[TEXTO PROPORCIONADO]

Ahora bien, también es cierto que a veces nos quedamos cortos porque utilizamos un lenguaje que a mucha gente no le dice nada. Estamos convencidos de lo que predicamos, pero no logramos persuadir a quienes deberíamos; algunos de los temas a los que más se resisten los indiferentes podrían ser: Dios es creador de toda vida y en su Providencia dispone nuestros días, desde la concepción hasta la muerte natural. El sufrimiento de una persona humana tiene un carácter salvífico, a ejemplo de Cristo, que nos salvó con su Sangre. La Iglesia tiene el deber de salvaguardar el derecho a la vida de quienes, sumidos en una grave enfermedad, no siempre son conscientes de sus decisiones irreversibles. La ética laicista se mueve en otro contexto y por ello juzga estos argumentos como irrelevantes y nuestros estudios como precientíficos. El gran reto es que el punto de partida sea la antropología para luego llegar a las convicciones teológicas: ¿Te sientes apoyado por tu familia? ¿Por qué quieres morir? ¿En algún momento de tu vida tuviste que darle sentido a un sufrimiento del que te repusiste y luego viste sus efectos positivos? ¿Temes al rechazo y a la soledad?
Como sacerdote he tenido que escuchar la confesión de muchas personas en estado de grave enfermedad que me dicen: “Pídale a Dios que me lleve”. En todos los casos he descubierto ausencia de amor familiar, de cercanía de los amigos, de vinculación del enfermo como parte activa del hogar, ausencia de confianza en Dios y, por supuesto, carencia de cuidados paliativos que con medicina eficaz alivien el dolor.
Después de 18 años de la sentencia C-239 (1997) de la Corte Constitucional sobre “homicidio por piedad”, la misma Corte en la sentencia T-970 (2014) instó al Ministerio de Salud para que redactara un Protocolo para la Conformación de Comités Interdisciplinares para la aplicación de la eutanasia. El Min. Salud firmó así el 20 de abril de 2015 la Resolución 1216. Hay varios excesos, desde el mismo hecho que ni la Corte Constitucional, ni el Ministerio tienen ordenamiento legislativo, por lo cual ese Protocolo nació viciado.

[/TEXTO PROPORCIONADO]
[DATOS EXTRAÍDOS]

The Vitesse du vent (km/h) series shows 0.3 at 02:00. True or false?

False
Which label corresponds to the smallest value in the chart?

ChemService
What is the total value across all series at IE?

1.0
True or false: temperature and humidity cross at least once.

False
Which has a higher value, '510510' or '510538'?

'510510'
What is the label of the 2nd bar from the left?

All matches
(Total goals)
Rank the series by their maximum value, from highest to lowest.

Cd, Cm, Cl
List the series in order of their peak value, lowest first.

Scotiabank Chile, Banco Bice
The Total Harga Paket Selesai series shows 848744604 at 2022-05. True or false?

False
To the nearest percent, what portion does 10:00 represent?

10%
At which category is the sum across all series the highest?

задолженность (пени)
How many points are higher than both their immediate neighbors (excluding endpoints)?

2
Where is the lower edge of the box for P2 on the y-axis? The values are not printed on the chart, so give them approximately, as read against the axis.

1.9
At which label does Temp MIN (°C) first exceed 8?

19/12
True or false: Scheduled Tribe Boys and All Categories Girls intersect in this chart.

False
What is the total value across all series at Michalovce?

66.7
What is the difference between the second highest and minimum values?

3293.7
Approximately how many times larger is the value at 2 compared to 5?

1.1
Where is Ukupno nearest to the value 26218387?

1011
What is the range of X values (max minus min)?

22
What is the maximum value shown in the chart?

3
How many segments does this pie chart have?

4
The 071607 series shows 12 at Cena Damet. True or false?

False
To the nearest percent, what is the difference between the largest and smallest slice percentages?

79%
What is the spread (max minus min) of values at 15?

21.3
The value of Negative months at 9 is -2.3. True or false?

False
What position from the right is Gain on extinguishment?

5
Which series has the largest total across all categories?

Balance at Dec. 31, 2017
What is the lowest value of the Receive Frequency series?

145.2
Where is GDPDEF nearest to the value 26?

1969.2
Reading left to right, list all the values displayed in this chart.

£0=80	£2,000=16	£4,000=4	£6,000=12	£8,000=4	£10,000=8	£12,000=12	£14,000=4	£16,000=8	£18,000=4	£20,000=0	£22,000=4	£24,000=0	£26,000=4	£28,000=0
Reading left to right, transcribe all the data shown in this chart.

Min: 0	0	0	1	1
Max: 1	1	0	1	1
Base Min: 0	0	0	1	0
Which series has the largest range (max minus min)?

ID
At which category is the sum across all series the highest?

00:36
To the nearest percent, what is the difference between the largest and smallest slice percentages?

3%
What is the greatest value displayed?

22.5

[/DATOS EXTRAÍDOS]

Indica, según el texto proporcionado, en qué fecha firmó el Ministerio de Salud la Resolución 1216.

El 20 de abril de 2015.